SELECTED EXTRACT
^^^^

WCO: MPAC study a “self-serving” exercise

WIND CONCERNS ONTARIO

STATEMENT ON MPAC 2012 ASSESSMENT BASE YEAR STUDY: “IMPACT OF INDUSTRIAL WIND TURBINES ON RESIDENTIAL PROPERTY ASSESSMENT IN ONTARIO”

April 25, 2014
The Municipal Property Assessment Corporation or MPAC, the independent property assessment body which reports to the Ontario Ministry of Finance, released its long awaited report on the effect of industrial wind turbines on property assessment in Ontario in mid-April.
Anyone waiting for this report, which was more than a year late in coming, was disappointed: despite studies done by real estate appraisers in Ontario showing significant loss in value for properties near wind turbines, MPAC said it “cannot conclude any loss in price” due to proximity to a wind turbine.
Wind Concerns Ontario consulted with several individuals including real estate appraisers and finance professionals about the MPAC report.
“It’s just a self-serving, bureaucratic  exercise in mathematics done by MPAC for their government masters,” said Wind Concerns Ontario president Jane Wilson. “The study was done by assessors, not appraisers—this was not a real-world study using on-the-ground valuation techniques such as direct comparison to property sales.”
In fact, Wilson said WCO’s advisors point out that the MPAC study actually does show a property value loss of 25%. “They claim there is no value loss, but then they present a chart that shows there is, and the effect extends out as far as five kilometers,” Wilson said.

What they left out

What MPAC left out of the study is more interesting than what’s in it, says Wind Concerns Ontario.
Here’s a summary:
-MPAC studied areas near turbines 1.5 megawatts or larger in capacity—this excludes areas with older, less powerful but still large-scale turbines; these are areas where studies by independent real estate professionals have indicated significant property value loss.
-MPAC used only sales after 2008, which means for areas like Kincardine and Ripley, the damage was already done, and is reflected in the data they are using for comparison
-MPAC chose not to include properties that are now vacant, such as those that have been purchased by wind power developers as they have become uninhabitable
-MPAC left out the sales that would have been most informative, i.e., those that sold for significantly less than their assessed values and surely demanded some further investigation before being dismissed.

^^^^

TASKS TO COMPLETE
A: Answer these questions from the statement on the MPAC wind turbine study:
(i) What is the smallest turbine capacity MPAC included in the areas it studied?
(ii) Who is the president of Wind Concerns Ontario?
(iii) What percentage of property value loss do Wind Concerns Ontario's advisors say the MPAC study actually shows?
B: From the statement on the MPAC wind turbine study, repeat the part that opens with the words containing "-MPAC used only" and closes with "before being dismissed.".
C: Decide whether each statement below agrees with the statement on the MPAC wind turbine study. Answer yes or no, and quote the words that decide it.
(i) The MPAC report came out more than a year late.
(ii) The MPAC study was carried out by real estate appraisers.
(iii) MPAC's study drew on sales from before 2008.

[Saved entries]
^^^^

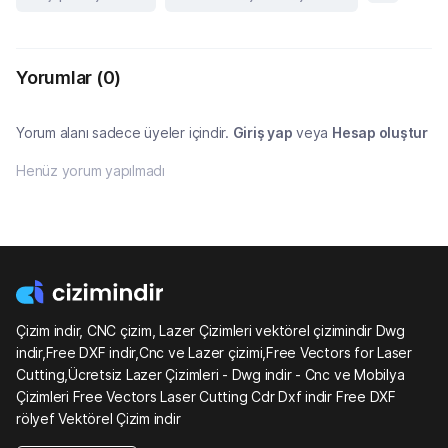
Yorumlar
(0)
Yorum alanı sadece üyeler içindir.
Giriş yap
veya
Hesap oluştur
Henüz yorum yapılmadı
Çizim indir, CNC çizim, Lazer Çizimleri vektörel çizimindir Dwg
indir,Free DXF indir,Cnc ve Lazer çizimi,Free Vectors for Laser
Cutting,Ücretsiz Lazer Çizimleri - Dwg indir - Cnc ve Mobilya
Çizimleri Free Vectors Laser Cutting Cdr Dxf indir Free DXF
rölyef Vektörel Çizim indir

^^^^

ANSWERS BY TASK
A:
(i) 1.5 megawatts
(ii) Jane Wilson
(iii) 25%

B:
-MPAC used only sales after 2008, which means for areas like Kincardine and Ripley, the damage was already done, and is reflected in the data they are using for comparison
-MPAC chose not to include properties that are now vacant, such as those that have been purchased by wind power developers as they have become uninhabitable
-MPAC left out the sales that would have been most informative, i.e., those that sold for significantly less than their assessed values and surely demanded some further investigation before being dismissed.

C:
(i) Yes: "which was more than a year late in coming"
(ii) No: "The study was done by assessors, not appraisers"
(iii) No: "MPAC used only sales after 2008"